Rusticles may also infest the interior of the forward mast, which as a result may completely collapse in the next year or two, according to Cullimore, founder of Regina, Canada-based Droycon Bioconcepts, Inc., a biotechnology company.

The upper promenade deck is also slowly crumbling, he said, and may implode within the next two decades at the current pace.

To build Titanic, Cullimore said, humans mined "iron from natural deposits and converted it into steel. Now the 'bugs' are ripping that steel apart, and some of that rusticle biomass is going back into pig iron"—crude, unrefined iron.

Much of the digested iron goes into the ocean environment, he noted, and eventually ends up in animals' bloodstreams or in sea plants that require iron for photosynthesis.

Even if rusticles weren't present, Titanic's hull might do a pretty good job of degrading on its own, in part because its mix of metals fosters a process called galvanic exchange.

Lead, bronze, brass, and other metals in Titanic are better than the iron that makes up most of the hull's steel at retaining their electrons.

When iron is connected to one of these other materials in an electrolyte, such as salt water, electrons flow from one metal to the next, causing iron to corrode quicker, according to the U.S. National Oceanic and Atmospheric Administration.

Currents, Humans Rub Titanic the Wrong Way?

The North Atlantic's surface was eerily calm the night Titanic sank, but strong and unpredictable currents at the seafloor are also taking a toll on the wreck.

"It's changing all the time," RMS Titanic, Inc.'s Nargeolet said of the current. "That pushing back and forth, back and forth is maybe like when a hurricane moves a tree for a few hours on one side and a few others on the other side. Finally the tree is gone.

"I could see a few holes on the deck a few years ago," he said. "Now these holes are getting really big—the current is going back and forth and working on them 24 hours a day."

Humans too may be hastening the ship's collapse—and have certainly altered its resting place.

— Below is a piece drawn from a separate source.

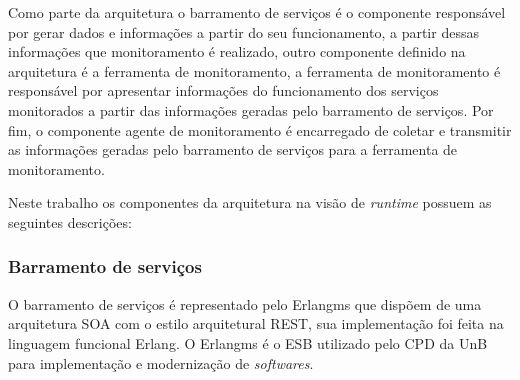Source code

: Como parte da arquitetura o barramento de serviços é o componente responsável por gerar dados e informações a partir do seu funcionamento, a partir dessas informações que monitoramento é realizado, outro componente definido na arquitetura é a ferramenta de monitoramento, a ferramenta de monitoramento é responsável por apresentar informações do funcionamento dos serviços monitorados a partir das informações geradas pelo barramento de serviços. Por fim, o componente agente de monitoramento é encarregado de coletar e transmitir as informações geradas pelo barramento de serviços para a ferramenta de monitoramento.  

Neste trabalho os componentes da arquitetura na visão de \textit{runtime} possuem as seguintes descrições:

\subsubsection{Barramento de serviços}
O barramento de serviços é representado pelo Erlangms que dispõem de uma arquitetura SOA com o estilo arquitetural REST, sua implementação foi feita na linguagem funcional Erlang. O Erlangms é o \acrshort{ESB} utilizado pelo \acrshort{CPD} da \acrshort{UnB} para implementação e modernização de \textit{softwares}.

Thousands of artifacts have been legally salvaged, for example, and an unknown number of others may have been illegally taken. Ships bearing scientists, filmmakers, and tourists have left modern trash behind. (Read "Titanic Director Films Wreck in 3-D" [2003].)

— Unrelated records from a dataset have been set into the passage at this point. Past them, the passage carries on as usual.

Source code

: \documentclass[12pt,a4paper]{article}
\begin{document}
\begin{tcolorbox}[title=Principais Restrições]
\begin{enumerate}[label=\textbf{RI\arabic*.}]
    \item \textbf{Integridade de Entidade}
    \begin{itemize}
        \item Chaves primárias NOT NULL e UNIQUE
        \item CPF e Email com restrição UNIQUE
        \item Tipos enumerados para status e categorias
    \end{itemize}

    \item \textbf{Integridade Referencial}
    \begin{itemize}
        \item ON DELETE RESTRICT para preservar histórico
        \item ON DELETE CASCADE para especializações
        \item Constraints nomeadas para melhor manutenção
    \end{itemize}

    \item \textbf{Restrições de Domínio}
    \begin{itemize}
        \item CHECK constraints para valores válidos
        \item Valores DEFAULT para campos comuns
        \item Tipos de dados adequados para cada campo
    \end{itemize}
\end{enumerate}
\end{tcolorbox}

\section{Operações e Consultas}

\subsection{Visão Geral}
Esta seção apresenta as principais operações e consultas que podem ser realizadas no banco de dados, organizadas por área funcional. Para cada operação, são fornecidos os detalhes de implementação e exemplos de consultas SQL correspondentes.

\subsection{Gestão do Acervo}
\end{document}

What's more, ocean explorer Robert Ballard, who led the 1985 rediscovery of the ship, and others have suggested that submersibles might have caused considerable damage to Titanic by landing on or bumping into the ship—which Expedition Titanic will be careful not to do, according to project co-leader David Gallo.

The submersibles will explore around the ship but take all possible precautions not to damage it or become tangled with the wreckage—a danger for both Titanic and the expensive equipment, said Gallo, director of special projects at Woods Hole Oceanographic Institution.

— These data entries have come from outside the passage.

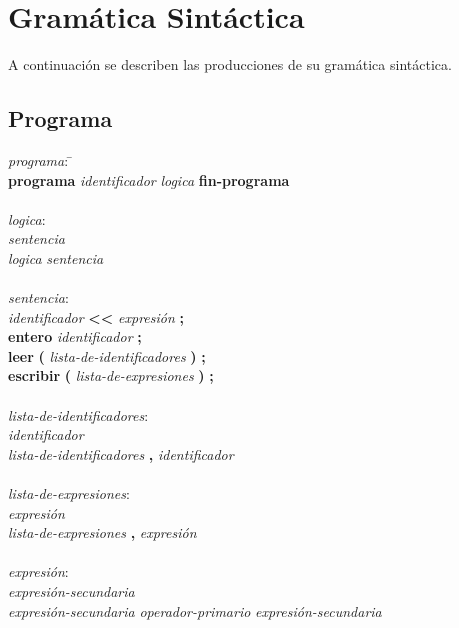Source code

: 
\section{Gramática Sintáctica}

A continuación se describen las producciones de su gramática sintáctica.

\subsection{Programa}

\begin{tabbing}

\textit{programa}: \= \+ \\
    \textbf{programa} \textit{identificador}
    \textit{logica}
    \textbf{fin-programa} \\

\- \\ \textit{logica}: \+ \\
    \textit{sentencia} \\
    \textit{logica} \textit{sentencia} \\

\- \\ \textit{sentencia}: \+ \\
    \textit{identificador} \textbf{<}\textbf{<} \textit{expresión} \textbf{;}\\
    \textbf{entero} \textit{identificador} \textbf{;}\\
    \textbf{leer} \textbf{(} \textit{lista-de-identificadores} \textbf{)} \textbf{;}\\
    \textbf{escribir} \textbf{(} \textit{lista-de-expresiones} \textbf{)} \textbf{;}\\

\- \\ \textit{lista-de-identificadores}: \+ \\
    \textit{identificador} \\
    \textit{lista-de-identificadores} \textbf{,} \textit{identificador} \\

\- \\ \textit{lista-de-expresiones}: \+ \\
    \textit{expresión} \\
    \textit{lista-de-expresiones} \textbf{,} \textit{expresión} \\

\- \\ \textit{expresión}: \+ \\
    \textit{expresión-secundaria} \\
    \textit{expresión-secundaria} \textit{operador-primario} \textit{expresión-secundaria}\\


\end{tabbing}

"We're going to be very careful not to touch the ship," he said. "It's like any operation or exploratory surgery: There is always some risk, but we've done everything we can to ensure that we won't in any way alter the site itself."

Expedition Titanic may also uncover solid evidence as to which past damage may have been caused by humans—until now, most such evidence has been anecdotal, Gallo said. The survey will likely identify dive weights, cables, and other modern debris that might eventually be removed.

Hard Evidence of Titanic Decay

Expedition Titanic will retrieve hard evidence of corrosion at theTitanic site—steel test platforms that look something like mini-stepladders. First deployed in 1998, the platforms have endured the same destructive conditions as Titanic itself.

Because the scientists know precisely how thick the platforms were at deployment, they allow researchers to gauge exactly how fast metal degrades at the Titanic site. "Basically we look and see how much steel is left on them," Cullimore, the microbiologist, said.

The estimated rate of decay should allow scientists to better predict just how long Titanic will remain fairly intact.

3-D archaeological model


Someday, of course, simulations will be all that's left of the legendary liner.